- [TASK ITEM] Exact copies of all the lines below are required, with the pictures omitted.

- [GIVEN ENTRIES]
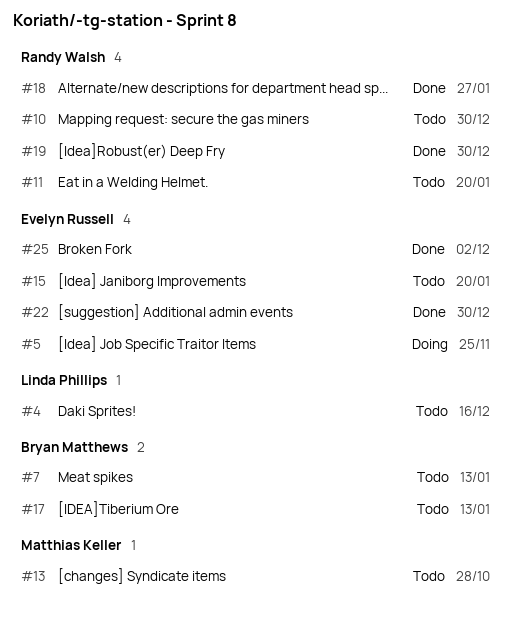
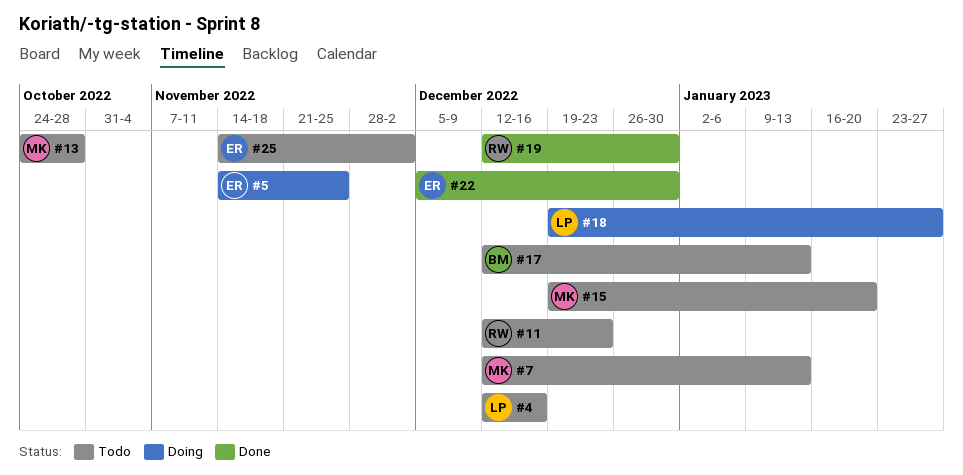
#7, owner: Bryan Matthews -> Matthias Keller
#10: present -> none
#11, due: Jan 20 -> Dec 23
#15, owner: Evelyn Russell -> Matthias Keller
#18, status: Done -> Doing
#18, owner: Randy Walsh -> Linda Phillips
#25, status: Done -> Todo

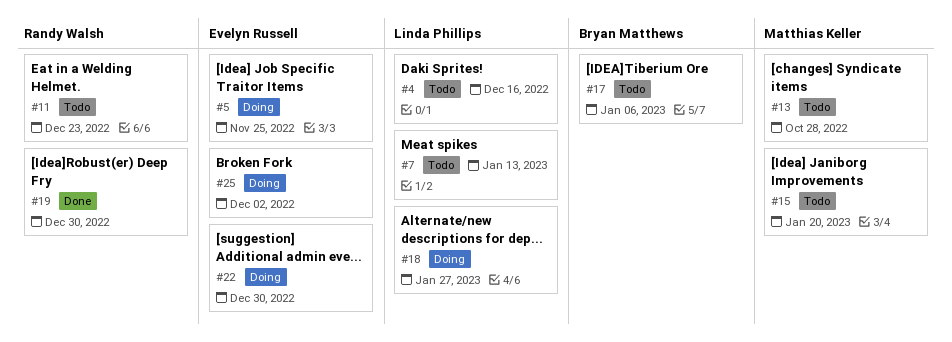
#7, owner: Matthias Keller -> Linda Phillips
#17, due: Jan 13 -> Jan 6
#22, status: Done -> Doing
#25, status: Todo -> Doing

- [PROBLEM SOLUTION]
#7, owner: Bryan Matthews -> Matthias Keller
#10: present -> none
#11, due: Jan 20 -> Dec 23
#15, owner: Evelyn Russell -> Matthias Keller
#18, status: Done -> Doing
#18, owner: Randy Walsh -> Linda Phillips
#25, status: Done -> Todo

#7, owner: Matthias Keller -> Linda Phillips
#17, due: Jan 13 -> Jan 6
#22, status: Done -> Doing
#25, status: Todo -> Doing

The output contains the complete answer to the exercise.